I don’t disagree that adding a vpn layer is an extra layer of security which can be good. But that does not make ssh bad and vpn good. Further, they serve two different purposes so its comparing Apples to oranges in the first place.
Or how large companies actually think about this risk in the real world. Expose SSH ports to the public internet willy-nilly and count the seconds until their ops and security teams come knocking wondering what the heck. YMMV of course, but that's generally how it goes.
Are critical SSH vulns few and far between, as far as anyone knows? Yes.
Do large companies want to protect against APT-style threats with nation-state level resources? Yep.

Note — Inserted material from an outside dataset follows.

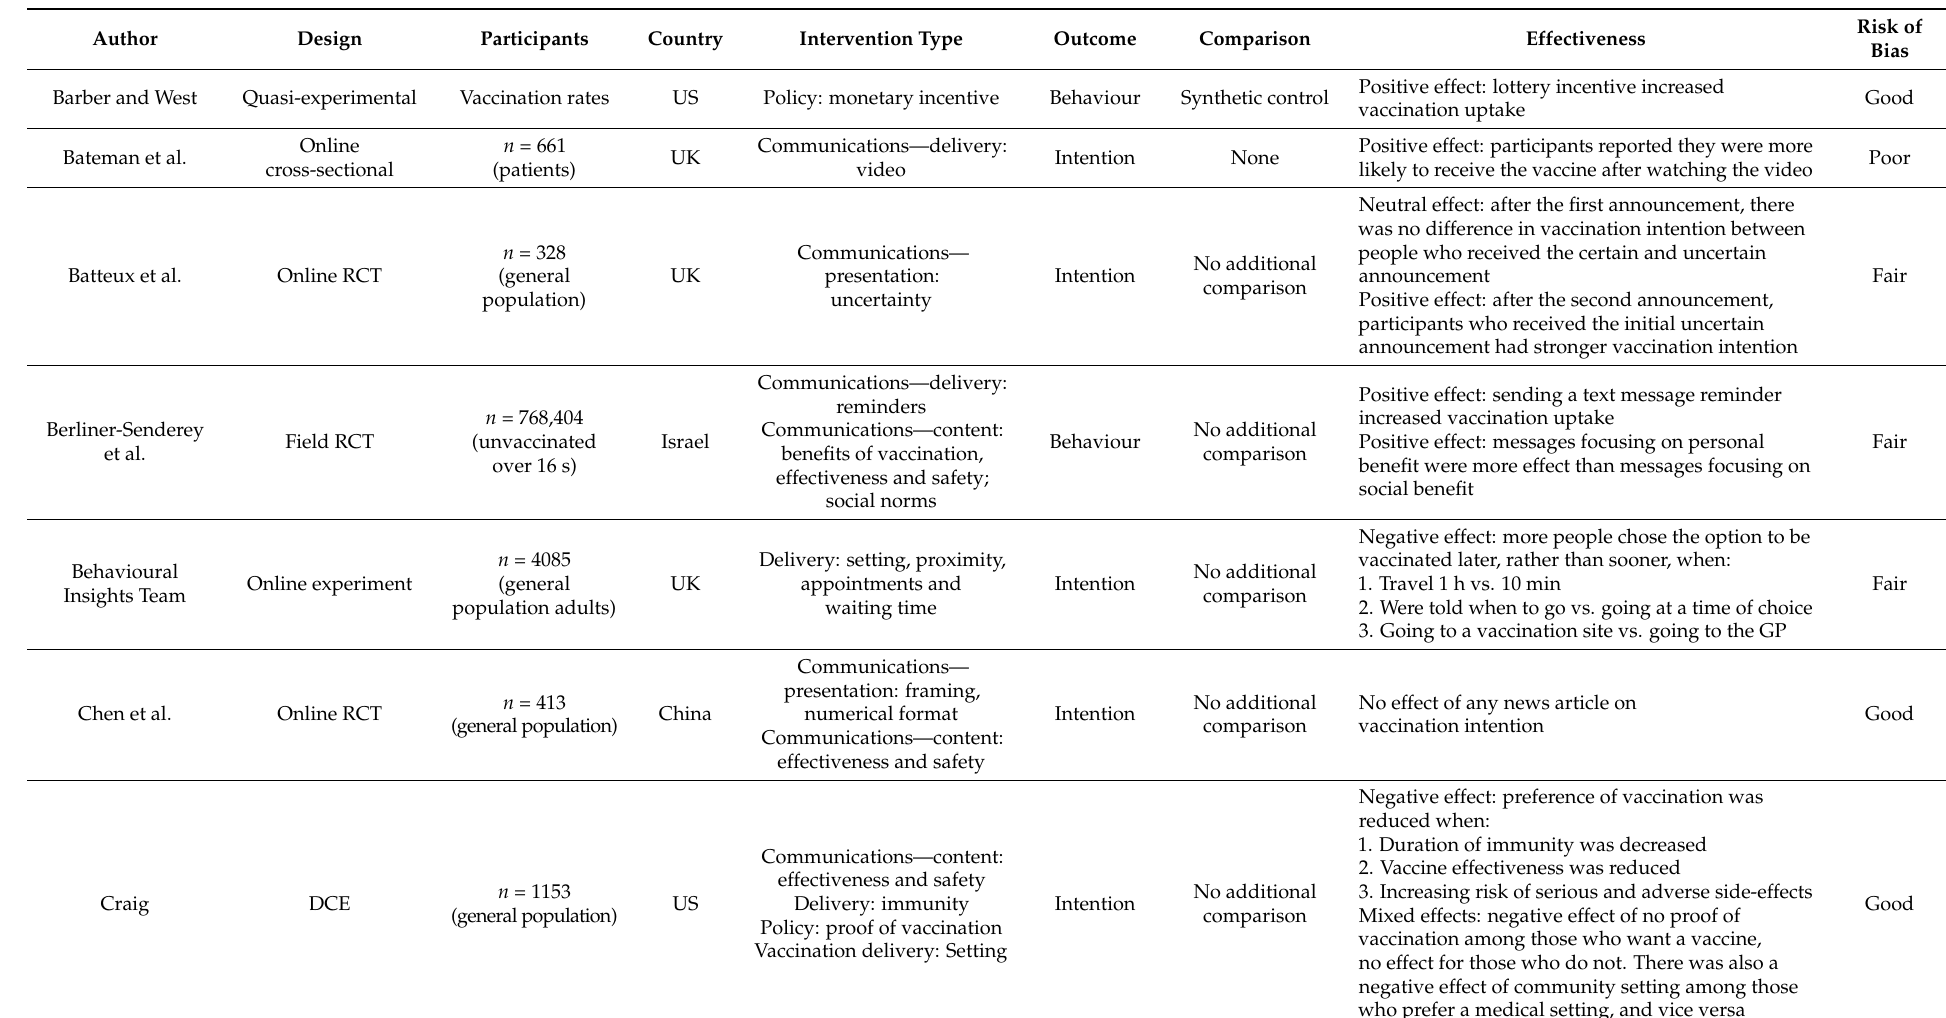
Table 1. Characteristics of included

Does seeing hundreds if not thousands of failed login attempts a day directly on their infrastructure maybe worry some people, for that reason? Yup.
You call it consultant distraction speak, I call it educating you about what Wireguard actually is, because in your original reply you suggested it was password-based.
>Further, they serve two different purposes so its comparing Apples to oranges in the first place.
Not when both can be used to protect authentication flows.
One is chatty and handshakes with unauthenticated requests, also yielding a server version number. The other simply doesn't reply and stays silent.
>Simple software can have plenty vulns, and complex software can be well tested.
In this case, both are among some of the most highly audited pieces of software on the planet.
The same with this last reply; you can keep throwing out new points all you want, but thats not going to make you correct in the original question.
Saying or implying that one software has a “principle” risk of vulnerabilities that another software doesn’t is plain and simply wrong.
And that has nothing to do with all the other stuff about layered defence, vpns, enterprise security, chatty protocols or whatever you want to pile on the discusion.
>So what’s the difference in risk of ssh software vulns and other software vulns?
I proceeded to explain how large companies think about the issue and what their rationale is for not exposing SSH endpoints to the public internet. On the technical side, I compared SSH to WireGuard.
For that comparison, the chattiness of their respective protocols was directly relevant.
Likewise complexity: between two highly-audited pieces of software, the silent one that's vastly simpler tends to win from a security perspective.
All of those points seem highly relevant to your question.
>... but thats not going to make you correct in the original question.
If you can elucidate what I said that was incorrect, I'm all ears.
Edit: codebase of ssh/wireguard implementations, just to be clear
WireGuard is 4k LoC and is very intentional about its choice of using a single, static crypto implementation to drastically reduce its complexity. Technically speaking, it has a lower attack surface for that reason.
That said, I've been on your side of the argument before, and practically speaking you can expose OpenSSH on the public internet with a proper key setup and almost certainly nothing will happen because it's a highly-audited, proven piece of software. Even though it's technically very complex.
But, that still doesn't mean it isn't best practice to avoid exposing it to the public internet. Especially when you can put things in front of it (such as WireGuard) that have a much lower technical complexity, and thus a reduced attack surface.
If you are using only keys, make sure they are managed, tracked, securely stored and backed up. The last thing you want is to have a machine die that has the only private key for your environment.
But yeah putting it behind some kind of VPN is advisable if anything because of all the driveby nuisance attacks on ipv4.